Equating the widespread use of CBT as a causal factor for the increase in the national prevalence of anxiety and depression is simply misinformed. Firstly, there are clearly various factors involved in any national level increase in prevalence of mental health conditions. For example, the provision of a national level program to increase community access to therapy would have a side effect of increasing client presentation to mental health clinics and therefore increase the number of diagnosed mental illnesses; similar effects have consistently been demonstrated around the world. Secondly, numerous empirical studies have demonstrated the effectiveness of CBT over and above placebo, medication, and alternate therapies for a range of mental health conditions. Of course, there are other treatments that outperform CBT by a great margin for some populations or presenting problems, but CBT is very useful for treating depression and anxiety in a range of populations. There are a number of other issues with making such a simplified conclusion as represented in the headline, which can lead to perpetuation of misinformation.

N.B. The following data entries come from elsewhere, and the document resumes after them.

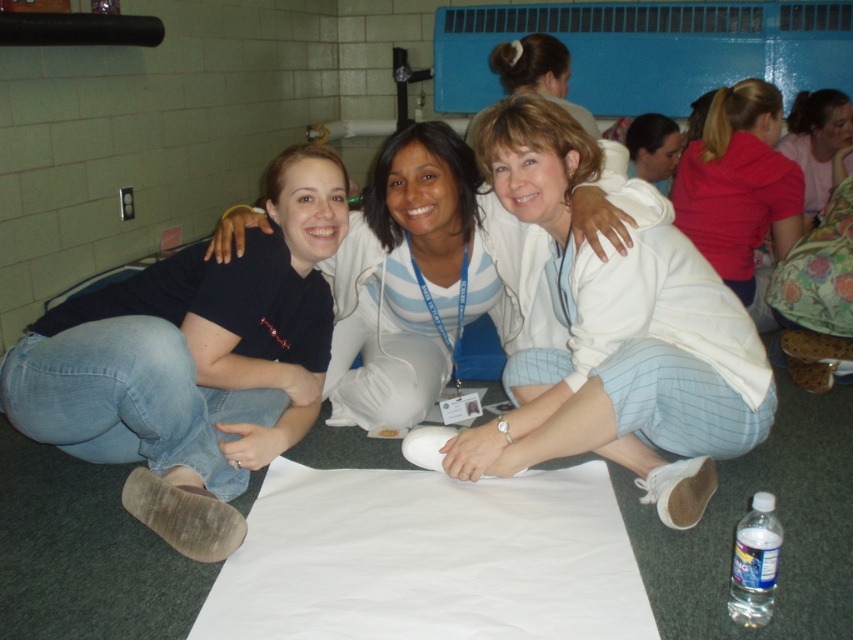
Question: Which is farther from the pink fabric at upper right?

Choices:
 (A) denim jeans at left
 (B) white soft sweater at center

Answer: (A)

Question: Considering the real-world distances, which object is closest to the denim jeans at left?

Choices:
 (A) white soft sweater at center
 (B) pink fabric at upper right

Answer: (A)

Question: Among these objects, which one is farthest from the camera?

Choices:
 (A) white soft sweater at center
 (B) denim jeans at left
 (C) white cotton shirt at center

Answer: (C)

Question: Considering the relative positions of white soft sweater at center and white cotton shirt at center in the image provided, where is white soft sweater at center located with respect to white cotton shirt at center?

Choices:
 (A) left
 (B) right

Answer: (B)

Question: Can you confirm if denim jeans at left is positioned to the right of white soft sweater at center?

Choices:
 (A) yes
 (B) no

Answer: (B)

Question: Can you confirm if white soft sweater at center is positioned below white cotton shirt at center?

Choices:
 (A) no
 (B) yes

Answer: (B)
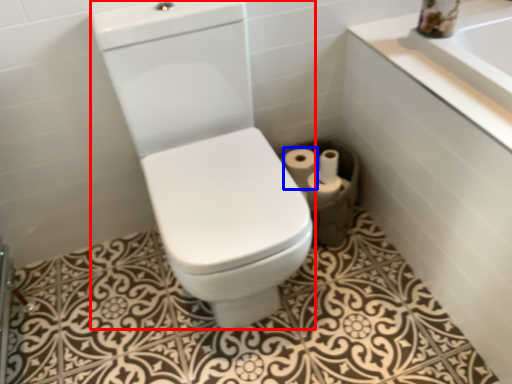
Question: Which of the following is the farthest to the observer, sit (highlighted by a red box) or toilet paper (highlighted by a blue box)?

Choices:
 (A) sit
 (B) toilet paper

Answer: (B)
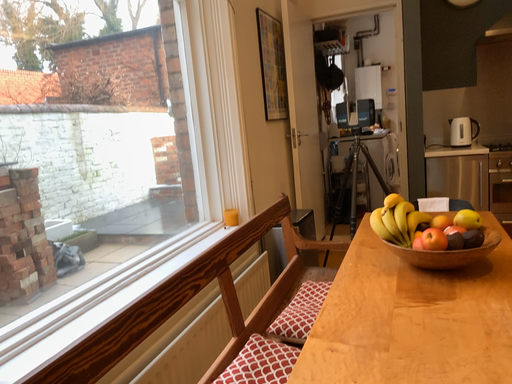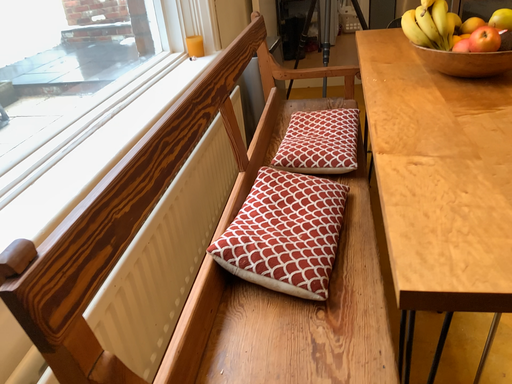
Question: Which way did the camera rotate in the video?

Choices:
 (A) rotated right
 (B) rotated left

Answer: (A)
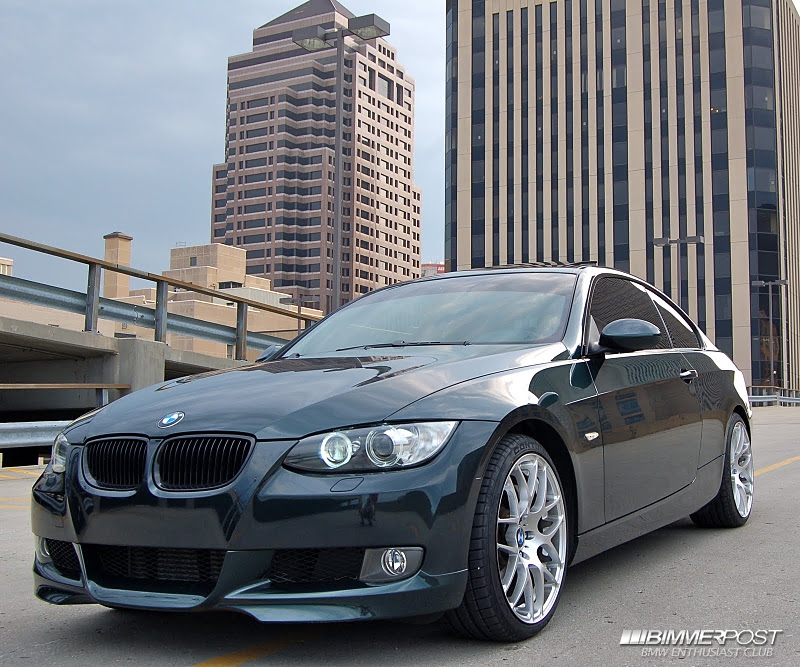
This screenshot has width=800, height=667. I want to click on window, so click(x=612, y=295), click(x=678, y=319), click(x=462, y=295).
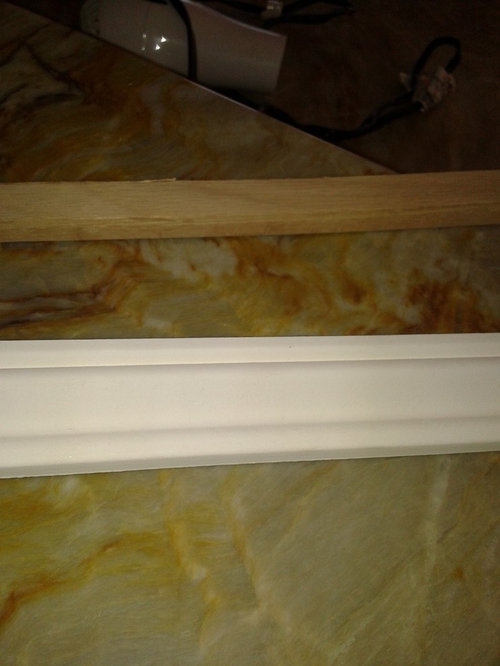
Locate an element on the screen. This screenshot has width=500, height=666. power plug is located at coordinates (271, 11).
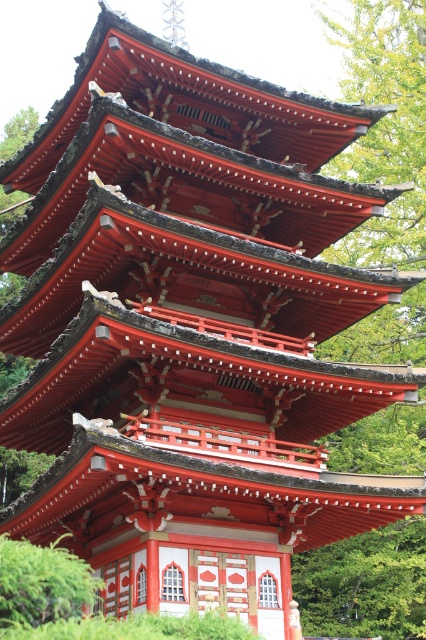
Question: Among these objects, which one is farthest from the camera?

Choices:
 (A) green leafy tree at upper center
 (B) green leafy bush at lower left

Answer: (A)

Question: Which point appears closest to the camera in this image?

Choices:
 (A) (83, 596)
 (B) (414, 440)

Answer: (A)

Question: Is green leafy tree at upper center further to camera compared to green leafy bush at lower left?

Choices:
 (A) yes
 (B) no

Answer: (A)

Question: Is green leafy tree at upper center thinner than green leafy bush at lower left?

Choices:
 (A) no
 (B) yes

Answer: (A)

Question: Can you confirm if green leafy tree at upper center is positioned below green leafy bush at lower left?

Choices:
 (A) yes
 (B) no

Answer: (B)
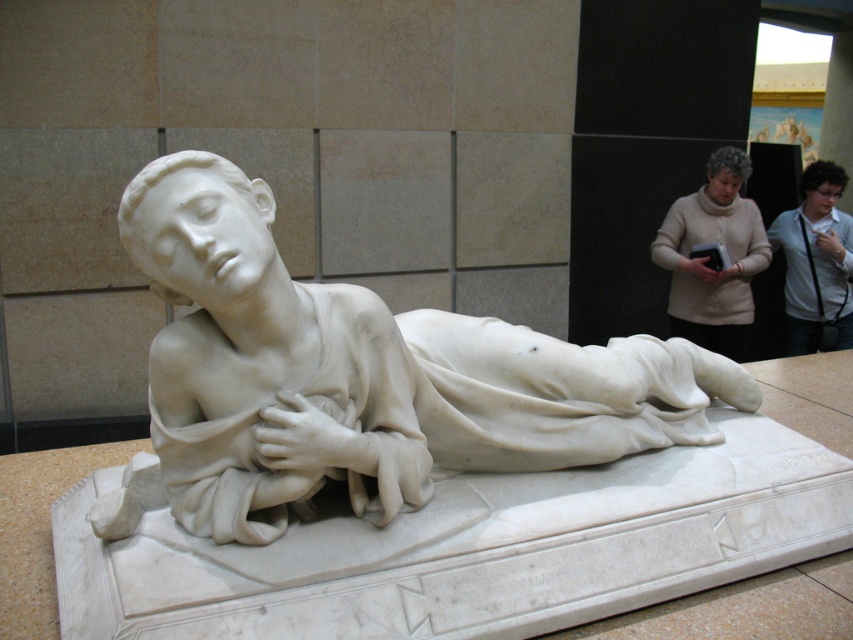
Who is taller, white marble statue at center or white shirt at upper right?

With more height is white shirt at upper right.

Between white marble statue at center and white shirt at upper right, which one appears on the left side from the viewer's perspective?

Positioned to the left is white marble statue at center.

Which is in front, point (306, 365) or point (813, 170)?

Point (306, 365)

Image resolution: width=853 pixels, height=640 pixels. What are the coordinates of `white marble statue at center` in the screenshot? It's located at (364, 374).

In the scene shown: Between white marble statue at center and beige sweater at upper right, which one appears on the right side from the viewer's perspective?

beige sweater at upper right

Is the position of white marble statue at center more distant than that of beige sweater at upper right?

No, white marble statue at center is closer to the viewer.

Identify the location of white marble statue at center. (364, 374).

What are the coordinates of `white marble statue at center` in the screenshot? It's located at (364, 374).

Who is shorter, beige sweater at upper right or white shirt at upper right?

With less height is beige sweater at upper right.

Who is more distant from viewer, (711,332) or (817,264)?

Point (817,264)

Where is `beige sweater at upper right`? beige sweater at upper right is located at coordinates (705, 259).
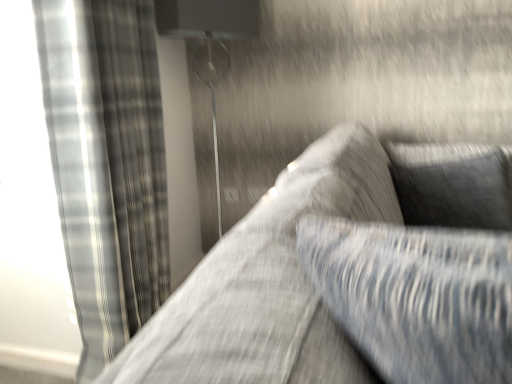
What do you see at coordinates (452, 185) in the screenshot? I see `black textured pillow at upper right` at bounding box center [452, 185].

This screenshot has width=512, height=384. What do you see at coordinates (267, 284) in the screenshot?
I see `textured gray couch at center` at bounding box center [267, 284].

Identify the location of plaid fabric curtain at left. The image size is (512, 384). (106, 164).

Looking at their sizes, would you say black textured pillow at upper right is wider or thinner than textured gray couch at center?

In the image, black textured pillow at upper right appears to be more narrow than textured gray couch at center.

Which is correct: black textured pillow at upper right is inside textured gray couch at center, or outside of it?

black textured pillow at upper right is enclosed within textured gray couch at center.

Is black textured pillow at upper right not near textured gray couch at center?

black textured pillow at upper right is actually quite close to textured gray couch at center.

From the image's perspective, does textured gray couch at center appear higher than black textured pillow at upper right?

Indeed, from the image's perspective, textured gray couch at center is shown above black textured pillow at upper right.

Which object is closer to the camera taking this photo, textured gray couch at center or black textured pillow at upper right?

Positioned in front is textured gray couch at center.

From the picture: Is textured gray couch at center directly adjacent to black textured pillow at upper right?

No, textured gray couch at center is not next to black textured pillow at upper right.

Which of these two, plaid fabric curtain at left or metallic silver lamp at upper center, is wider?

metallic silver lamp at upper center is wider.

From the picture: Which object is further away from the camera taking this photo, plaid fabric curtain at left or metallic silver lamp at upper center?

metallic silver lamp at upper center is behind.

From a real-world perspective, between plaid fabric curtain at left and metallic silver lamp at upper center, who is vertically higher?

metallic silver lamp at upper center is physically above.

Measure the distance between plaid fabric curtain at left and metallic silver lamp at upper center.

23.11 inches.

Does metallic silver lamp at upper center contain textured gray couch at center?

No.

From the image's perspective, is metallic silver lamp at upper center under textured gray couch at center?

Actually, metallic silver lamp at upper center appears above textured gray couch at center in the image.

Where is `lamp positioned vertically above the textured gray couch at center (from a real-world perspective)`? This screenshot has width=512, height=384. lamp positioned vertically above the textured gray couch at center (from a real-world perspective) is located at coordinates (209, 45).

Which point is more distant from viewer, (186, 3) or (177, 291)?

The point (186, 3) is farther.

Considering the sizes of objects black textured pillow at upper right and plaid fabric curtain at left in the image provided, who is shorter, black textured pillow at upper right or plaid fabric curtain at left?

black textured pillow at upper right is shorter.

Is black textured pillow at upper right looking in the opposite direction of plaid fabric curtain at left?

No, plaid fabric curtain at left is not at the back of black textured pillow at upper right.

Considering the relative sizes of black textured pillow at upper right and plaid fabric curtain at left in the image provided, is black textured pillow at upper right bigger than plaid fabric curtain at left?

Actually, black textured pillow at upper right might be smaller than plaid fabric curtain at left.

Is black textured pillow at upper right positioned behind plaid fabric curtain at left?

Yes, black textured pillow at upper right is further from the camera.

From the image's perspective, between black textured pillow at upper right and metallic silver lamp at upper center, who is located below?

black textured pillow at upper right.

Considering the positions of objects black textured pillow at upper right and metallic silver lamp at upper center in the image provided, who is more to the left, black textured pillow at upper right or metallic silver lamp at upper center?

metallic silver lamp at upper center is more to the left.

Is black textured pillow at upper right located outside metallic silver lamp at upper center?

Yes, black textured pillow at upper right is located beyond the bounds of metallic silver lamp at upper center.

Is black textured pillow at upper right facing towards metallic silver lamp at upper center?

No, black textured pillow at upper right is not facing towards metallic silver lamp at upper center.

Is metallic silver lamp at upper center facing away from black textured pillow at upper right?

metallic silver lamp at upper center does not have its back to black textured pillow at upper right.

Is metallic silver lamp at upper center with black textured pillow at upper right?

No, metallic silver lamp at upper center is not making contact with black textured pillow at upper right.

Could black textured pillow at upper right be considered to be inside metallic silver lamp at upper center?

No, black textured pillow at upper right is not surrounded by metallic silver lamp at upper center.

Does point (207, 38) lie in front of point (423, 178)?

No, it is behind (423, 178).

The width and height of the screenshot is (512, 384). Find the location of `studio couch that appears above the black textured pillow at upper right (from the image's perspective)`. studio couch that appears above the black textured pillow at upper right (from the image's perspective) is located at coordinates (267, 284).

Identify the location of pillow below the textured gray couch at center (from the image's perspective). (452, 185).

Considering their positions, is metallic silver lamp at upper center positioned closer to black textured pillow at upper right than plaid fabric curtain at left?

The object closer to black textured pillow at upper right is plaid fabric curtain at left.

Considering their positions, is textured gray couch at center positioned closer to metallic silver lamp at upper center than plaid fabric curtain at left?

plaid fabric curtain at left lies closer to metallic silver lamp at upper center than the other object.

From the picture: Estimate the real-world distances between objects in this image. Which object is closer to black textured pillow at upper right, metallic silver lamp at upper center or textured gray couch at center?

textured gray couch at center.

Estimate the real-world distances between objects in this image. Which object is closer to metallic silver lamp at upper center, textured gray couch at center or black textured pillow at upper right?

The object closer to metallic silver lamp at upper center is textured gray couch at center.

Considering their positions, is metallic silver lamp at upper center positioned further to plaid fabric curtain at left than black textured pillow at upper right?

Based on the image, black textured pillow at upper right appears to be further to plaid fabric curtain at left.

When comparing their distances from plaid fabric curtain at left, does textured gray couch at center or metallic silver lamp at upper center seem further?

Among the two, textured gray couch at center is located further to plaid fabric curtain at left.

When comparing their distances from metallic silver lamp at upper center, does black textured pillow at upper right or plaid fabric curtain at left seem closer?

Among the two, plaid fabric curtain at left is located nearer to metallic silver lamp at upper center.

Based on the photo, estimate the real-world distances between objects in this image. Which object is further from textured gray couch at center, metallic silver lamp at upper center or plaid fabric curtain at left?

metallic silver lamp at upper center lies further to textured gray couch at center than the other object.

You are a GUI agent. You are given a task and a screenshot of the screen. Output one action in this format:
    pyautogui.click(x=<x>, y=<y>)
    Task: Click on the curtain positioned between textured gray couch at center and black textured pillow at upper right from near to far
    Image resolution: width=512 pixels, height=384 pixels.
    Given the screenshot: What is the action you would take?
    pyautogui.click(x=106, y=164)

Identify the location of pillow positioned between textured gray couch at center and metallic silver lamp at upper center from near to far. The width and height of the screenshot is (512, 384). (452, 185).

At what (x,y) coordinates should I click in order to perform the action: click on lamp located between plaid fabric curtain at left and black textured pillow at upper right in the left-right direction. Please return your answer as a coordinate pair (x, y). Looking at the image, I should click on (209, 45).

Locate an element on the screen. curtain between textured gray couch at center and metallic silver lamp at upper center from front to back is located at coordinates click(x=106, y=164).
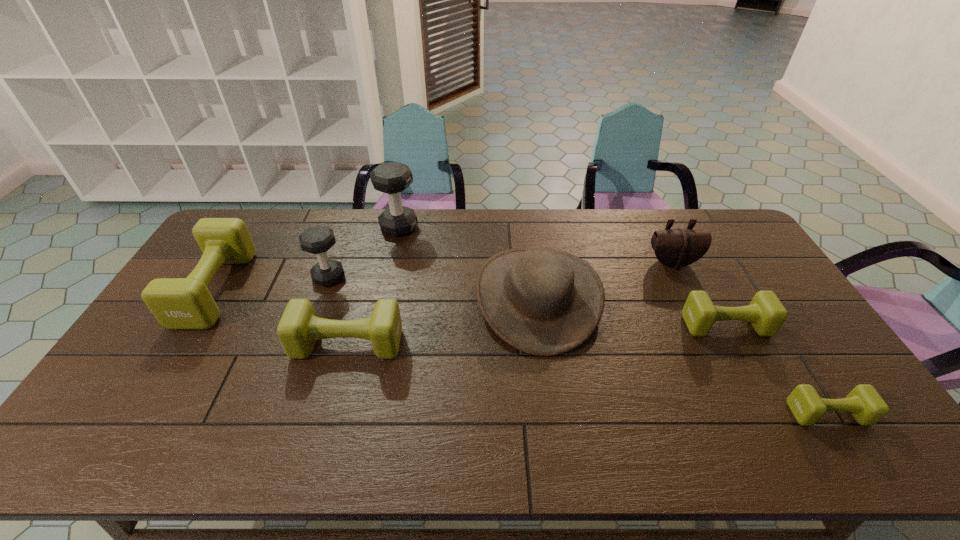
Where is `vacant space situated on the left of the third olive dumbbell from right to left`? vacant space situated on the left of the third olive dumbbell from right to left is located at coordinates (203, 343).

Find the location of `vacant area situated 0.080m on the back of the seventh tallest object`. vacant area situated 0.080m on the back of the seventh tallest object is located at coordinates (709, 294).

Locate an element on the screen. This screenshot has height=540, width=960. vacant area situated 0.300m on the back of the shortest object is located at coordinates (763, 313).

Identify the location of dumbbell that is at the far edge. This screenshot has height=540, width=960. (392, 178).

At what (x,y) coordinates should I click in order to perform the action: click on cowboy hat positioned at the far edge. Please return your answer as a coordinate pair (x, y). The height and width of the screenshot is (540, 960). Looking at the image, I should click on (542, 301).

Image resolution: width=960 pixels, height=540 pixels. I want to click on object that is at the near edge, so click(865, 404).

You are a GUI agent. You are given a task and a screenshot of the screen. Output one action in this format:
    pyautogui.click(x=<x>, y=<y>)
    Task: Click on the object present at the left edge
    The image size is (960, 540).
    Given the screenshot: What is the action you would take?
    pyautogui.click(x=177, y=303)

Find the location of a particular element. object that is at the near right corner is located at coordinates (865, 404).

In the image, there is a desktop. Identify the location of vacant area at the far edge. The width and height of the screenshot is (960, 540). (476, 248).

The height and width of the screenshot is (540, 960). In the image, there is a desktop. Find the location of `vacant space at the near edge`. vacant space at the near edge is located at coordinates (262, 457).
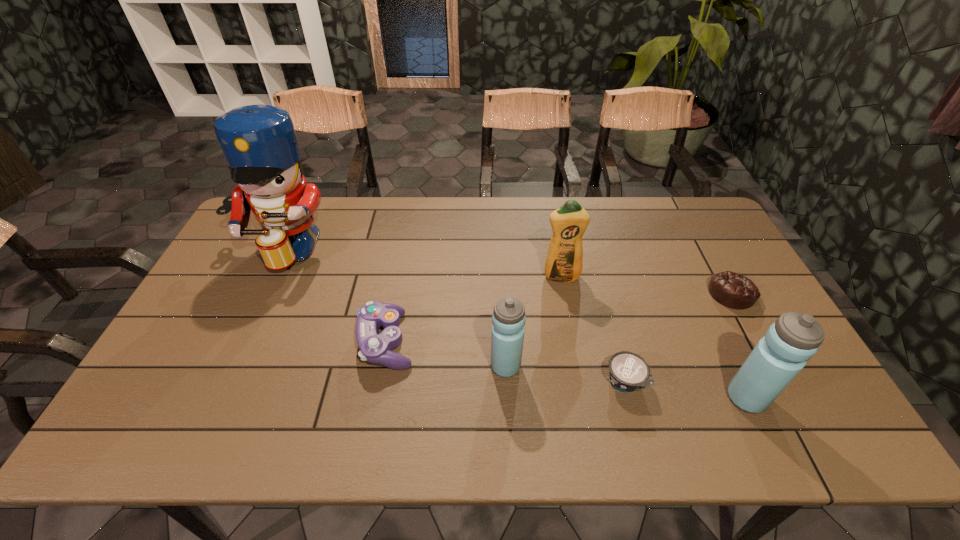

No one can claim that CBT is a panacea for all mental health problems, but it is a very useful and effective therapy in a range of contexts. Put simply, the available evidence base should be drawn upon to guide which treatments are utilised for which conditions and in which environments.
Deborah A Gust says
Finally someone has stated the obvious. While I think CBT has it’s place, for the types of clients I see it is rarely my first choice. It seems to work best for those who symptoms are not a life long issue or hasn’t been in place since child hood. While I am CBT certified, I have always felt that this and some other approaches that claim in a very few sessions all will be well is hooey. As i said it has it’s place. But for life long issues my go to is Depth Therapy. I have had clients state to me that they felt like CBT was an insult to their intelligence. My clients report great success with Depth Therapy. Eight to ten sessions it is not.
Karen Winchester says
I’m currently not in active practice but this just makes me glad to see another decent study like this. When I worked at a community mental health center, DBT was all the new buzz and my agency had pretty much decided that it was all that would be offered for groups regardless of whether the client wanted to attend. It was like the client wasn’t utilizing the sacred therapy so that was that. Back then I just wanted to say The DBT Emperor Has No Clothes On! To be fair, the agency gradually moved toward a wider offering of approaches for clients but I hate to think how many people got shamed needlessly. I don’t know current practices at the agency. Thank you Scott for sending out this latest information!
BLEK. says
Drop-out can be explained quite easily.
If the researcher repeatedly hurts a lab animal, the animal will avoid the researcher. The animal will not voluntarily approach the researcher for another dose of punishment.
If the CBT therapist repeatedly hurts a patient (by forcing him to engage in some behavior that is unpleasant to the patient), the patient will eventually leave. It is perfectly reasonable decision.